Uzunonat G, Emir M, Yamak B, Ulus A T, Ulaş M, Uncu H, Saritaş Z, Katircioğlu S F, Taşdemir O
Cardiovascular Surgery Department of Türkiye Yüksek Ihtisas Hospital of Ankara, Turkey.
J Cardiovasc Surg (Torino). 1999 Apr;40(2):197-201.
This study was planned to show the effect of retroperfusion and cardiopulmonary bypass on myocardial hemodynamic recovery.
Eighteen dogs entered this study. After, left anterior descending artery (LAD) was dissected and occluded, the animals were divided into three equal groups; Group I: retrograde coronary sinus perfusion, group II: cardiopulmonary bypass and retrograde coronary sinus perfusion, Group III: control group, left anterior descending artery occlusion only.

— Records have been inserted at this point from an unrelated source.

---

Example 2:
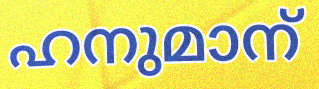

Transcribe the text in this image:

ഹനുമാന്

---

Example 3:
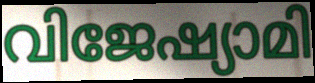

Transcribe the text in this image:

വിജേഷ്യാമി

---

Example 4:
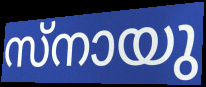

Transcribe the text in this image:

സ്നായു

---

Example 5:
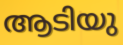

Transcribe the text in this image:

ആടിയു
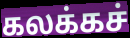
கலக்கச்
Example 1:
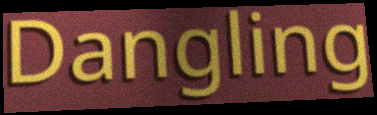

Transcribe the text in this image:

Dangling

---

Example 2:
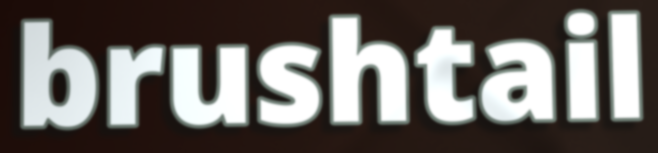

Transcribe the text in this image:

brushtail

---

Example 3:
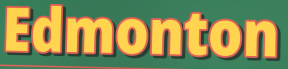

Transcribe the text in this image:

Edmonton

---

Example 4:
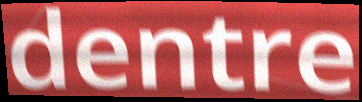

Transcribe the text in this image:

dentre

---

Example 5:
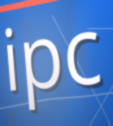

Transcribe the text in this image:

ipc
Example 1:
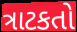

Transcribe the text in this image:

ત્રાટકતો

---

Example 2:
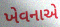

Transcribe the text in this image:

ખેવનાએ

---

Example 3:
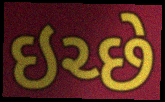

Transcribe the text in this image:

ઇચ્છે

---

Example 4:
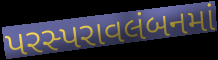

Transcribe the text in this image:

પરસ્પરાવલંબનમાં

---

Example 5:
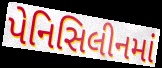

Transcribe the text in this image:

પેનિસિલીનમાં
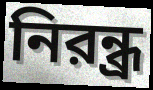
নিরন্ধ্র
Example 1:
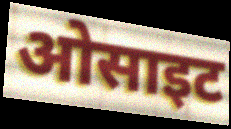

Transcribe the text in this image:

ओसाइट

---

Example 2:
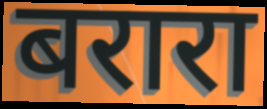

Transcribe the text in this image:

बरारा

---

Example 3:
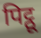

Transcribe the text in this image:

पिट्ठू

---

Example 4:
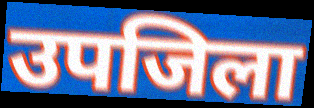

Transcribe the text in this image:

उपजिला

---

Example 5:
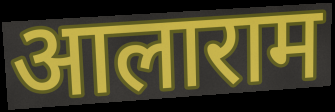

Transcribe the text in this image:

आलाराम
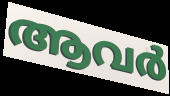
ആവർ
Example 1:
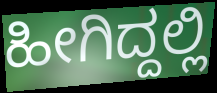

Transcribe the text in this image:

ಹೀಗಿದ್ದಲ್ಲಿ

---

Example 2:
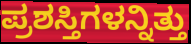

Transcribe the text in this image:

ಪ್ರಶಸ್ತಿಗಳನ್ನಿತ್ತು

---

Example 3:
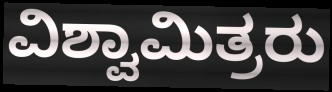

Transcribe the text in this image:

ವಿಶ್ವಾಮಿತ್ರರು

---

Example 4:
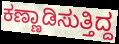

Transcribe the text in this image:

ಕಣ್ಣಾಡಿಸುತ್ತಿದ್ದ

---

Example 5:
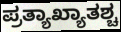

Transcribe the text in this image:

ಪ್ರತ್ಯಾಖ್ಯಾತಶ್ಚ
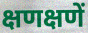
क्षणक्षणें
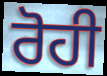
ਰੋਹੀ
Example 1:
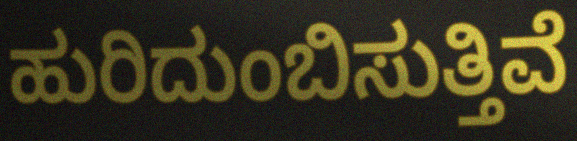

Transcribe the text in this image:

In Group III, deterioration of the hemodynamic values progressed parallel with the degree of ischemic damage but in Group I, hemodynamic parameters were better because of the retrograde coronary sinus perfusion and minimally affected by the reperfusion. In Group II, at the end of the cardiopulmonary bypass minimal myocardial damage was observed.
There is no statistical difference between Group I and II if we examine the data that was taken after reperfusion although myocardial performance was better in Group II.
本研究旨在显示逆行灌注和体外循环对心肌血流动力学恢复的影响。
18只犬进入本研究。在解剖并阻断左前降支动脉(LAD)后,将动物分为三组,每组数量相等;第一组:逆行冠状窦灌注;第二组:体外循环和逆行冠状窦灌注;第三组:对照组,仅阻断左前降支动脉。
在第三组中,血流动力学值的恶化与缺血损伤程度平行进展,但在第一组中,由于逆行冠状窦灌注,血流动力学参数较好,且受再灌注的影响最小。在第二组中,体外循环结束时观察到最小程度的心肌损伤。
尽管第二组的心肌性能较好,但如果我们检查再灌注后采集的数据,第一组和第二组之间没有统计学差异。